JP – Você também retomou de forma intensa a política de vacinação. No seu ponto de vista, o que é necessário para conscientizar a população sobre a importância da vacinação?
A política de vacinação representa um dos maiores orgulhos do SUS. No entanto, a hesitação vacinal e o negacionismo crescentes têm dificultado a adesão à vacinação. Uma das frentes de atuação é reforçar campanhas de comunicação baseadas em evidências científicas que resgatem a história de sucesso do Programa Nacional de Imunizações (PNI), mostrando como a vacinação erradicou a varíola no mundo e eliminou a poliomielite no país. Em nossa gestão, também voltamos a eliminar o sarampo. Essa memória é uma aliada indispensável, trazendo para a defesa da vacina as gerações que conviveram com os males provocados pela poliomielite, por exemplo. Outra frente de grande importância é a regulação das redes sociais, caminho que vem sendo trilhado pelas instituições brasileiras. Vimos na pandemia que discursos desinformativos podem matar. Nos últimos anos, também se revelou, nas redes sociais, todo um canal subterrâeno de comunicação que expõe nossa juventude a desafios macabros, como a inalação de substâncias tóxicas e ataques a escolas. Não podemos tolerar discursos que matam e que põem em risco a saúde pública, os direitos de nossas crianças e a própria democracia.

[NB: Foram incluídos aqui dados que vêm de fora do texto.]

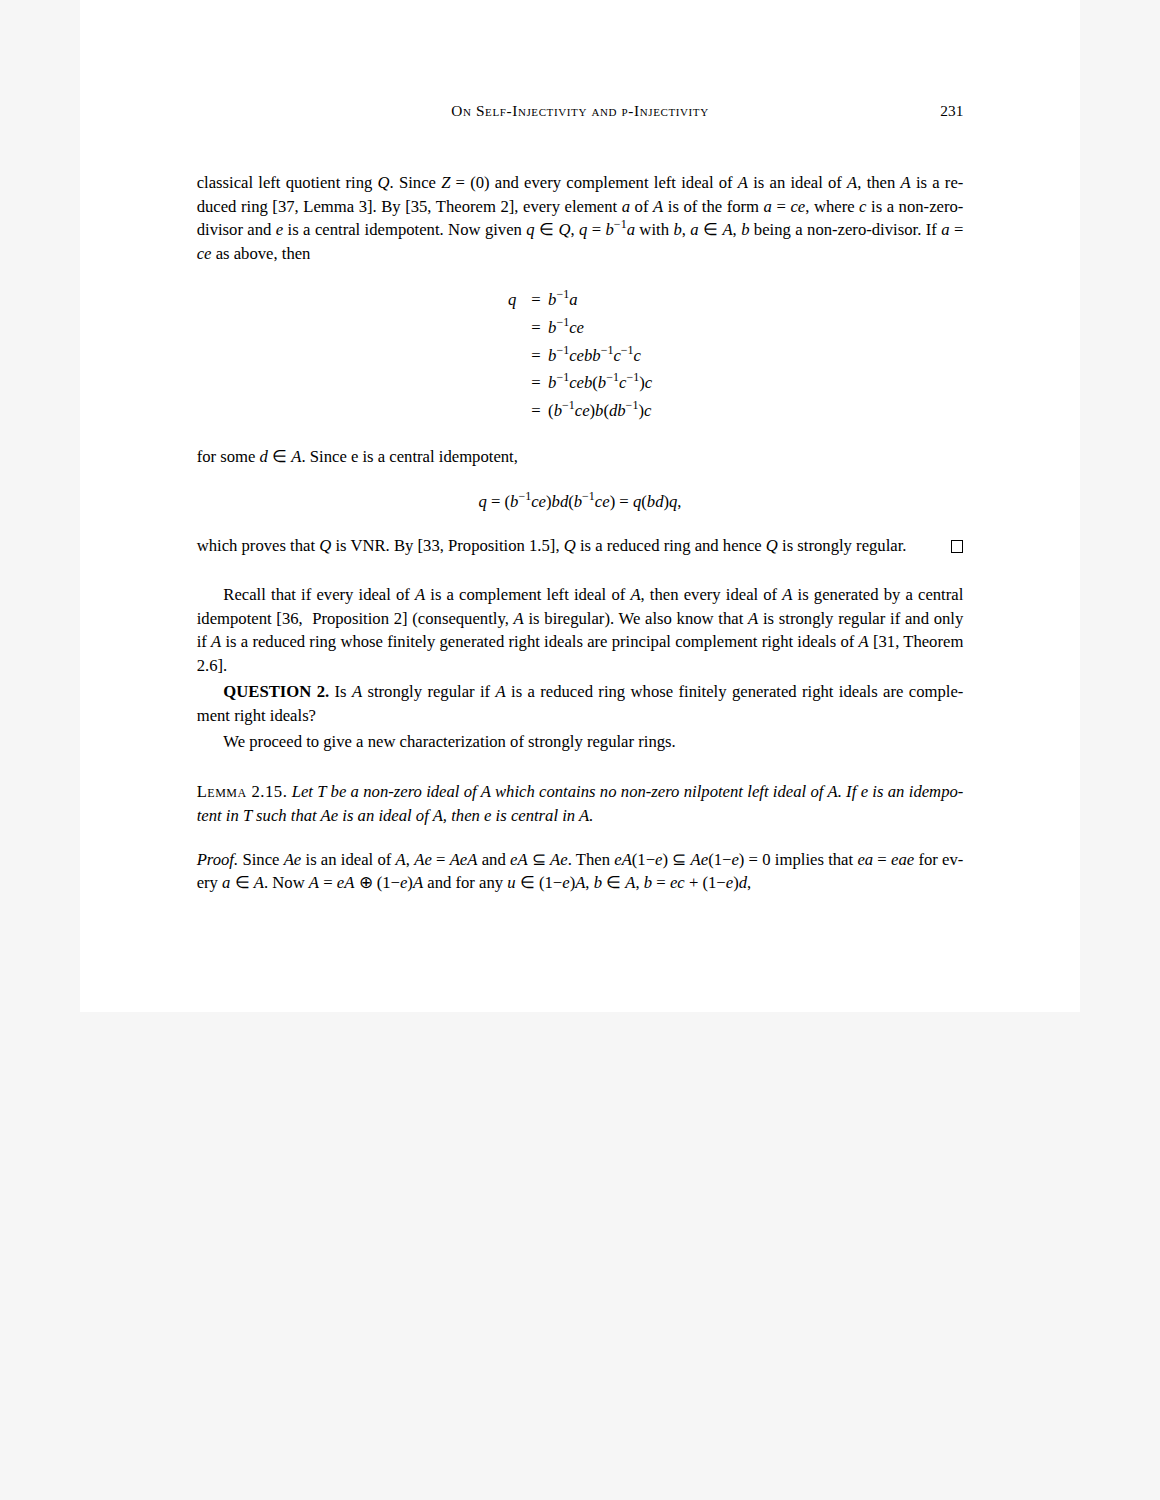On Self-Injectivity and p-Injectivity 231
classical left quotient ring Q. Since Z = (0) and every complement left ideal of A is an ideal of A, then A is a reduced ring [37, Lemma 3]. By [35, Theorem 2], every element a of A is of the form a = ce, where c is a non-zero-divisor and e is a central idempotent. Now given q ∈ Q, q = b−1a with b, a ∈ A, b being a non-zero-divisor. If a = ce as above, then
| q | = | b −1 a |
| | = | b −1 ce |
| | = | b −1 cebb −1 c −1 c |
| | = | b −1 ceb ( b −1 c −1 ) c |
| | = | ( b −1 ce ) b ( db −1 ) c |
for some d ∈ A. Since e is a central idempotent,
q = (b−1ce)bd(b−1ce) = q(bd)q,
which proves that Q is VNR. By [33, Proposition 1.5], Q is a reduced ring and hence Q is strongly regular.
Recall that if every ideal of A is a complement left ideal of A, then every ideal of A is generated by a central idempotent [36, Proposition 2] (consequently, A is biregular). We also know that A is strongly regular if and only if A is a reduced ring whose finitely generated right ideals are principal complement right ideals of A [31, Theorem 2.6].
QUESTION 2. Is A strongly regular if A is a reduced ring whose finitely generated right ideals are complement right ideals?
We proceed to give a new characterization of strongly regular rings.
Lemma 2.15. Let T be a non-zero ideal of A which contains no non-zero nilpotent left ideal of A. If e is an idempotent in T such that Ae is an ideal of A, then e is central in A.
Proof. Since Ae is an ideal of A, Ae = AeA and eA ⊆ Ae. Then eA(1−e) ⊆ Ae(1−e) = 0 implies that ea = eae for every a ∈ A. Now A = eA ⊕ (1−e)A and for any u ∈ (1−e)A, b ∈ A, b = ec + (1−e)d,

É preciso, finalmente, fortalecer a presença do SUS nos territórios e a confiança da população nas ações do Estado. Não basta à saúde e à ciência serem potencialmente eficientes, elas precisam se fazer presentes no dia-a-dia das pessoas, mostrando como contribuem na luta diária por uma vida melhor. Fortalecer equipes de Saúde da Família, capacitando especialmente os agentes de saúde para atuarem como multiplicadores de informação qualificada, disponibilizar informações transparentes e estabelecer parcerias estratégicas com conselhos profissionais, associações científicas e influenciadores foram iniciativas que tivemos. Confiança não é algo que se reconstrói da noite para o dia. Isso requer tempo e continuidade, além de governos que sejam reconhecidos pelas pessoas por seu compromisso com avanços sociais.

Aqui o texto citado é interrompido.